Financial Conditions (Policies, Spreads and Curves):
- High-yield spreads continue to decline, having fallen to approximately 475 basis points as measured by the average option-adjusted yield spread of the Bloomberg Barclays US Corporate High Yield Index.
- Oil prices remain stable in the low-to-mid $40 per barrel range.
- China’s coal consumption has recovered from its lows, with minor variations around the normal level.
- In late August, the US Federal Reserved changed its policy on inflation targeting, shifting to an average 2% inflation target over the long-term to allow more inflation variability. Investors’ inflation worries have boosted gold prices by approximately 30% year-to-date, near the all-time highs set earlier in the month.
- Glassdoor data from March showed that 71% of employer reviews citing COVID-19 were negative. This share has been trending down: only 43% of current COVID-19 related reviews are negative, indicating that employee sentiment could be improving.

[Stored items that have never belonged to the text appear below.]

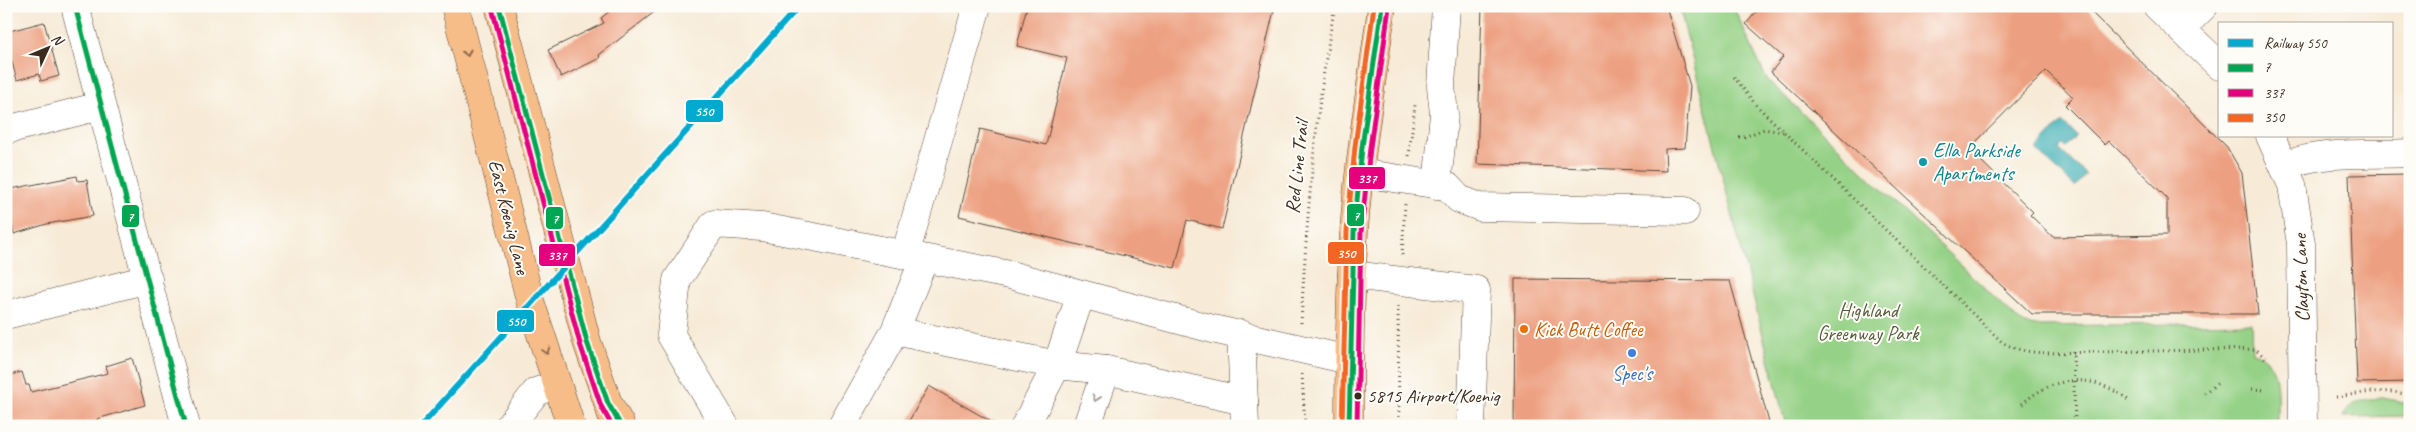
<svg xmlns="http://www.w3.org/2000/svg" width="2416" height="432" font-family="Caveat,sans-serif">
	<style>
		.green { fill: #95d186; stroke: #687e52 }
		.water { fill: #3dafb6; stroke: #3c6c6a }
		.building { fill: #eda081; fill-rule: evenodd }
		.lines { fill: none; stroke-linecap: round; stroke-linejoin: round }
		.minor-casing { stroke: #57473a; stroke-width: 29 }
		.major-casing { stroke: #57473a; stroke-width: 29 }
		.highway-casing { stroke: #57473a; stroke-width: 29 }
		.path { stroke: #57473a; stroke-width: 3; stroke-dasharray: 1 4; stroke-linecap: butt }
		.minor { stroke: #fff; stroke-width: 28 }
		.major { stroke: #f7bd88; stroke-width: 28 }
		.highway { stroke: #f7bd88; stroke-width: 28 }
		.bus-1-casing { stroke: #fdfcf7; stroke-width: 9 }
		.bus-2-casing { stroke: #fdfcf7; stroke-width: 9 }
		.bus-3-casing { stroke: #fdfcf7; stroke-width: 9 }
		.bus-1 { stroke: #00a651; stroke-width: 5 }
		.bus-2 { stroke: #e5007d; stroke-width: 5 }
		.bus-3 { stroke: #f26522; stroke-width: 5 }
		.rail-1-casing { stroke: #fdfcf7; stroke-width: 10 }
		.rail-1 { stroke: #00a9ce; stroke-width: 6 }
		.oneway { stroke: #906c4e }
		.oneway2 { stroke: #a79f9a }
		.culture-dot { fill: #0f9aa8; stroke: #fdfcf7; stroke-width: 2 }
		.food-dot { fill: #e8710a; stroke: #fdfcf7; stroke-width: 2 }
		.shop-dot { fill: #3f7fe0; stroke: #fdfcf7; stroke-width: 2 }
		.bus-dot { fill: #3b2a1e; stroke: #fdfcf7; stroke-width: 2 }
		.labels { text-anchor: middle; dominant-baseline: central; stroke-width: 4; stroke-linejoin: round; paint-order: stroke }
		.bus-label { font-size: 19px; fill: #3b2a1e; stroke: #fdfcf7; text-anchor: start }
		.culture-label { font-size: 20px; fill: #0d838f; stroke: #fdfcf7; text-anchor: start }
		.street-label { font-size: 20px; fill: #3b2a1e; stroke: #fdfcf7 }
		.park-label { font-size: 20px; fill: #565c3d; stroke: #fdfcf7 }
		.food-label { font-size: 20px; fill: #c56008; stroke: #fdfcf7; text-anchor: start }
		.shop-label { font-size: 20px; fill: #366cbe; stroke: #fdfcf7 }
		.line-badge { stroke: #fdfcf7; stroke-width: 2 }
		.badge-label { font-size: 14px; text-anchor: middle; font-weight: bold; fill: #fff }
	</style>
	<rect width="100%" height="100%" fill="#fdfcf7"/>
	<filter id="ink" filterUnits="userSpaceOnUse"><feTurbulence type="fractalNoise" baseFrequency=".02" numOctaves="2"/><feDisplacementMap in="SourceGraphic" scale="10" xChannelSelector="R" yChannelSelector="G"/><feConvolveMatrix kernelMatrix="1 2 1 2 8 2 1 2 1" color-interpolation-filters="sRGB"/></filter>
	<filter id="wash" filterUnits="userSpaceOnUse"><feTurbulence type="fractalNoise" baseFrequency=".0096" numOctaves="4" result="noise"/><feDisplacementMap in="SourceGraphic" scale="20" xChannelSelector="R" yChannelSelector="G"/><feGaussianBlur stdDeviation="1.12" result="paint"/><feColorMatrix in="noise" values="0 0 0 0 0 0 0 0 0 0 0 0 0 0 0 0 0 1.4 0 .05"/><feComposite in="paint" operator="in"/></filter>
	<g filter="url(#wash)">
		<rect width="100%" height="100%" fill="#f7ead6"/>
		<g class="green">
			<path d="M1679 6H1733L1766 78 1774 86 2021 323 2035 326 2251 323 2252 352C2284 359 2276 400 2277 426H1786Z"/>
			<path d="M2382 398 2410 403V416L2343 417C2352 400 2364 399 2382 398Z"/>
		</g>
		<path class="water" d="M2062 122 2077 136 2066 147 2063 145 2059 149 2086 175 2075 187 2036 150Z"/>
		<g id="blocks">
			<g class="building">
				<path d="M616 6H662L599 55 600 58 561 77 548 50 604 23 601 18Z"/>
				<path d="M1027 6H1275L1222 229 1187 220 1175 268 959 216 980 129 1046 145 1067 58 1017 46Z"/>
				<path d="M1482 6H1666L1690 86 1685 148 1665 149 1666 171 1477 164Z"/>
				<path d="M1761 6H2085L2227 147 2242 173 2258 314H2032L1771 72 1783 57 1746 24ZM2046 71 2073 97 2065 105 2105 145 2109 141 2167 198V235L2053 237 2030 215 2033 212 1969 149Z"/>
				<path d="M44 22 59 76 41 81 39 74 17 80 6 41V32Z"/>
				<path d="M2410 174V382L2357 383 2349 175Z"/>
				<path d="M77 176 78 181 87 180 93 216 47 224 14 234 12 225 6 226V190Z"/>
				<path d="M1515 279 1730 281 1770 426H1514Z"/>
				<path d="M132 358 145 405 97 419 99 426H6V376L22 372 26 385H29L31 392 108 373 106 366Z"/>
				<path d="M929 386 999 426H906Z"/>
			</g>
		</g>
	</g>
	<g filter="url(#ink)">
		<use href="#blocks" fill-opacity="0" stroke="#57473a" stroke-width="1"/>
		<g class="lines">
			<defs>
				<g id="minor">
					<path d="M75 6 186 426"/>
					<path d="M2157 6 2220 66"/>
					<path d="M2181 29 2204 6"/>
					<path d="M6 130 100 106"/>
					<path d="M2270 136 2292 185 2301 244 2303 426"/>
					<path d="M2284 166C2322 150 2369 155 2410 153"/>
					<path d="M1360 173 1447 186 1459 199 1480 207 1685 211"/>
					<path d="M1437 185 1444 114 1441 86 1446 6"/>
					<path d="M905 255 977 6"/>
					<path d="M1352 275 1476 290 1471 426"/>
					<path d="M6 315 148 279"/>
					<path d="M895 331 924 259"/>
					<path d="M1241 334 1245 426"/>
					<path d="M509 426 536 392 557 384"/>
					<path d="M725 426 671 335 677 280 714 224 762 227 1010 275 1213 329 1349 360"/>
					<path d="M842 426 895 331 1057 365 1106 370 1244 401"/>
					<path d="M1025 426 1057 365 1081 294"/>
					<path d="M1087 426 1106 370"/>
				</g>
				<g id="major">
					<path d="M455 6 531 304 571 426"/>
					<path d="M499 6 587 342 608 403 620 424"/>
					<path d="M1349 426C1349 361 1350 297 1354 232 1359 157 1372 81 1382 6"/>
				</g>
				<path id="highway" d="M608 403 615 426"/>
			</defs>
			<use href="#minor" class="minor-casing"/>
			<use href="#major" class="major-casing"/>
			<use href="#highway" class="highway-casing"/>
			<g class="path">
				<path d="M1734 77 1756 105 2002 342C2017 351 2030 352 2047 353L2256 349 2265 358"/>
				<path d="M1739 137H1744L1764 129 1784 132"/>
				<path d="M1409 156 1415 105"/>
				<path d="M1402 255 1405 204"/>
				<path d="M1398 306 1399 426"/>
				<path d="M1301 323C1307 216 1315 111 1335 6"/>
				<path d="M2073 351 2075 426"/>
				<path d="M1302 374 1305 426"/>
				<path d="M2252 389 2266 390"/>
				<path d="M2204 393 2218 383"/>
				<path d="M2336 397C2360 394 2386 387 2410 396"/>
				<path d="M2022 404C2056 374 2093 373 2128 400"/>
			</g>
			<use href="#minor" class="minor"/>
			<use href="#major" class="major"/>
			<use href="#highway" class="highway"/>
			<defs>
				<g id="bus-1">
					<path d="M75 6 186 426"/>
					<path d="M499 6 587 342 608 403 621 426"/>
					<path d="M1349 426 1354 232 1362 147 1382 6"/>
				</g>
				<g id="bus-2">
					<path d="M492 8 580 344 601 406 612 426"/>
					<path d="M1357 426 1361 233 1370 148 1389 7"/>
				</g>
				<path id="bus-3" d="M1342 426 1347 231 1355 146 1374 6"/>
			</defs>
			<use href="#bus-1" class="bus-1-casing"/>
			<use href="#bus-2" class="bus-2-casing"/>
			<use href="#bus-3" class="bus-3-casing"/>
			<use href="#bus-1" class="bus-1"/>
			<use href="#bus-2" class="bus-2"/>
			<use href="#bus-3" class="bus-3"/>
			<defs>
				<path id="rail-1" d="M421 426 799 6"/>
			</defs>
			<use href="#rail-1" class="rail-1-casing"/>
			<use href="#rail-1" class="rail-1"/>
		</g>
		<defs><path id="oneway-chevron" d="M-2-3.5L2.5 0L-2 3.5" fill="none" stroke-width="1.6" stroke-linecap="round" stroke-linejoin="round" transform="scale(1.25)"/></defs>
		<g class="oneway">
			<use href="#oneway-chevron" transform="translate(467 53) rotate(76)"/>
			<use href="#oneway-chevron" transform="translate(546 351) rotate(72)"/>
		</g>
		<use class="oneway2" href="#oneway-chevron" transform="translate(1096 398) rotate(109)"/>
	</g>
	<circle class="culture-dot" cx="1923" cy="162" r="5"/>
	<circle class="food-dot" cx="1524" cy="329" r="5"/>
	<circle class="shop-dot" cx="1632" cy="353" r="5"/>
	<circle class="bus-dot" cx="1358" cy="396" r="4.5"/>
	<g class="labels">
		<g class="bus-label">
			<text x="1367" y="396">5815 Airport/Koenig</text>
		</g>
		<g class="culture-label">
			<text x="1933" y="150">Ella Parkside<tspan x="1933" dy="23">Apartments</tspan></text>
		</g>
		<g class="street-label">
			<text transform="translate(1297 167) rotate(-84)">Red Line Trail</text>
			<text transform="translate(509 217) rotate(76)">East Koenig Lane</text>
			<text transform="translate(2301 278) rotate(-92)">Clayton Lane</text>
		</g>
		<g class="park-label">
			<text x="1868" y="310">Highland<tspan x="1868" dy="23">Greenway Park</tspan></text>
		</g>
		<g class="food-label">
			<text x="1534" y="329">Kick Butt Coffee</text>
		</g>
		<g class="shop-label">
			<text x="1632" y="373">Spec's</text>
		</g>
	</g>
	<g class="line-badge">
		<rect x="685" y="99" width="39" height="24" rx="5" fill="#00a9ce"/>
		<rect x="1348" y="166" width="38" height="24" rx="5" fill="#e5007d"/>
		<rect x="1346" y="203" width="19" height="24" rx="5" fill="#00a651"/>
		<rect x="121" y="204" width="19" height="24" rx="5" fill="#00a651"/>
		<rect x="545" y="206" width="19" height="24" rx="5" fill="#00a651"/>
		<rect x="1327" y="241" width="38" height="24" rx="5" fill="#f26522"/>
		<rect x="538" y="243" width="38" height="24" rx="5" fill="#e5007d"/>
		<rect x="496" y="309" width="39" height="24" rx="5" fill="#00a9ce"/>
	</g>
	<g class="badge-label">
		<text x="704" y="116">550</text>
		<text x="1367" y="183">337</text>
		<text x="1356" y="220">7</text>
		<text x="130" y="221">7</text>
		<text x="555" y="223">7</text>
		<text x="1346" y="258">350</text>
		<text x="557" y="260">337</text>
		<text x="516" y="326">550</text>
	</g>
	<rect width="2416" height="432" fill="none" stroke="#fdfcf7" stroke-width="25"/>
	<rect x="2218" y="22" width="175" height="115" fill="#fdfcf7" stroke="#afa8a0"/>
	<rect x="2228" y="39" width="25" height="8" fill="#00a9ce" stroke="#afa8a0"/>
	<text x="2264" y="48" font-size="15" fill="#3b2a1e">Railway 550</text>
	<rect x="2228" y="64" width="25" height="8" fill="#00a651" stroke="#afa8a0"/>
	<text x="2264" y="72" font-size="15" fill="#3b2a1e">7</text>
	<rect x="2228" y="89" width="25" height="8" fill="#e5007d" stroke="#afa8a0"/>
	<text x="2264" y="98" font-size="15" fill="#3b2a1e">337</text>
	<rect x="2228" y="114" width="25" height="8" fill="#f26522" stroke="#afa8a0"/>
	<text x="2264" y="122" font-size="15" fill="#3b2a1e">350</text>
	<g transform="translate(48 48) rotate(46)" stroke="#fdfcf7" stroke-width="4" paint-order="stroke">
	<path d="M0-4L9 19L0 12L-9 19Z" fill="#3b2a1e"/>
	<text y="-8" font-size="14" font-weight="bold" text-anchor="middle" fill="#3b2a1e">N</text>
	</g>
</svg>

- Corporate health remains mixed given ongoing pandemic pressures. But secular growth trends have accelerated and companies levered to these trends are in much better shape than others. This is visible in the large premium for growth companies versus their value peers. While these companies might seem expensive in price-to-earnings terms, they don’t seem all that rich after accounting for the growth they’re generating.
- Per Bloomberg consensus, 2020 earnings-per-share (EPS) estimates have improved slightly from their lows for both the US (S&P 500) and world (MSCI World). But the market remains focused on 2021 earnings, with US stocks trading at about 21 times earnings and global stocks at about 19 times.
Scott Krauthamer is Global Head of Product Management and Strategy at AB. Jonathan Berkow is Senior Quantitative Research Analyst and Alternative Data Lead for Equities at AB.
The views expressed herein do not constitute research, investment advice or trade recommendations and do not necessarily represent the views of all AB portfolio-management teams. Views are subject to change over time.